Wednesday, May 03, 2006

Jack Sack helped me kill Yeti cub last winter!

Greetings Americans!

We are The Republic of Uzbekistan. We like your Louisianna: we are both poor, ignored and hard for you assholes to find on map!

Rebels are fierce this year. We have strong men, but they don't like to jump on landmine! We lose many to the winter. My wives are thinking of leaving me. I say fuck dammit to that, I want new wives anyway. I babble again like fat rich woman on american television. You have problems too, no? I hope you enjoy your fucking gas prices, we suffer everyday eating snakes and surplus leather boots!

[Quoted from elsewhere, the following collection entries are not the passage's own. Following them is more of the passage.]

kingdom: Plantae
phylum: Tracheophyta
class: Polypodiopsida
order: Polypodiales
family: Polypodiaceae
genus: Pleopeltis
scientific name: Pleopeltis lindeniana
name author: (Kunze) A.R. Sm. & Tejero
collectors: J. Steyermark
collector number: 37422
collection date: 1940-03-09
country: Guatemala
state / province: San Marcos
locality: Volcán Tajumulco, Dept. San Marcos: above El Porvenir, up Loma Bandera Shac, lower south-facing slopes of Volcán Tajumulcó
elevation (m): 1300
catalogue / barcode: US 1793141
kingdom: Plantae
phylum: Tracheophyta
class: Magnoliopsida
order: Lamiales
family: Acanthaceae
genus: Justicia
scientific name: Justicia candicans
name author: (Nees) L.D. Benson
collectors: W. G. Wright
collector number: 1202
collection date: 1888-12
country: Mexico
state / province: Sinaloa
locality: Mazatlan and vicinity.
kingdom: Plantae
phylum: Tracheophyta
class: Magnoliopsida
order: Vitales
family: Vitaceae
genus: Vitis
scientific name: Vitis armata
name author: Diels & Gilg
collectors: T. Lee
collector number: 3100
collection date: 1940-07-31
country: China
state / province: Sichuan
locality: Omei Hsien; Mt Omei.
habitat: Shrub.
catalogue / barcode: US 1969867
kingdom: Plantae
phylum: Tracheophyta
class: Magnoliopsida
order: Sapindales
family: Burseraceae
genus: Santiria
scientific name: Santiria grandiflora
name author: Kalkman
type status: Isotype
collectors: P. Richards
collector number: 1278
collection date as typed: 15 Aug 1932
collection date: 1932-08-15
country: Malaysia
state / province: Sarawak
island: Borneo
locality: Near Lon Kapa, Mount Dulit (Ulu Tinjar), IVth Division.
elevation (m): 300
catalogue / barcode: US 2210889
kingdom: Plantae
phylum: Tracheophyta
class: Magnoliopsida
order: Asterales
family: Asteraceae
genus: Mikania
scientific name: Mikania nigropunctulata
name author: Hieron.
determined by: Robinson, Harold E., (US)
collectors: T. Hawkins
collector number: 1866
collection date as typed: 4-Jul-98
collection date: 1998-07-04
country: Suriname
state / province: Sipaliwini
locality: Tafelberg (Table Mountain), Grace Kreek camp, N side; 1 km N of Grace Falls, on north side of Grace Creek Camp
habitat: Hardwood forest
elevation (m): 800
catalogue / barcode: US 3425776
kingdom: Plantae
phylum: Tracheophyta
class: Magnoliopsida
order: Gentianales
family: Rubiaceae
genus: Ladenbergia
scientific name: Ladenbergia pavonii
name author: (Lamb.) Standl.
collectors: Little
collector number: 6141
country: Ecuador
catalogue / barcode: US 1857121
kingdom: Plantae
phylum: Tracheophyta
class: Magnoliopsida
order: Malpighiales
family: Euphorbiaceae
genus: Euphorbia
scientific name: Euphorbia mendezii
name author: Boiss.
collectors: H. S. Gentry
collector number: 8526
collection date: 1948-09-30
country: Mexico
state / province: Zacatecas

I hear on short-wave radio that your secret agent Bower is in trouble with President. Bower is like full-grown lamb-kiler. He no need weapons, he need ten minutes in closed room to finish off lamb! We love Bower, we hope he kill your president! We ask he come here to kill rebels next, we are offering our cleanest women to him! Please tell him about this!

Human rights is problem here, much like at CTU. Thanks to your suggestion, we have given our warriors this Jack Sack to ensure successes in killing. So far, we have killed a hairless Yeti cub who we mistook for rebel in disguise. We threw a PDA at his head and imagine our surprise when it exploded! What do you Yanks do with your free time? Marvelous works I imagine!

That was two weeks ago and the men are just finishing with his carcass this morning!

Very well, we write back soon with more news about Jack Sack. Please tell Bower we need his anger and bloodlust. Tell him we have no Miranda Rights too!!!!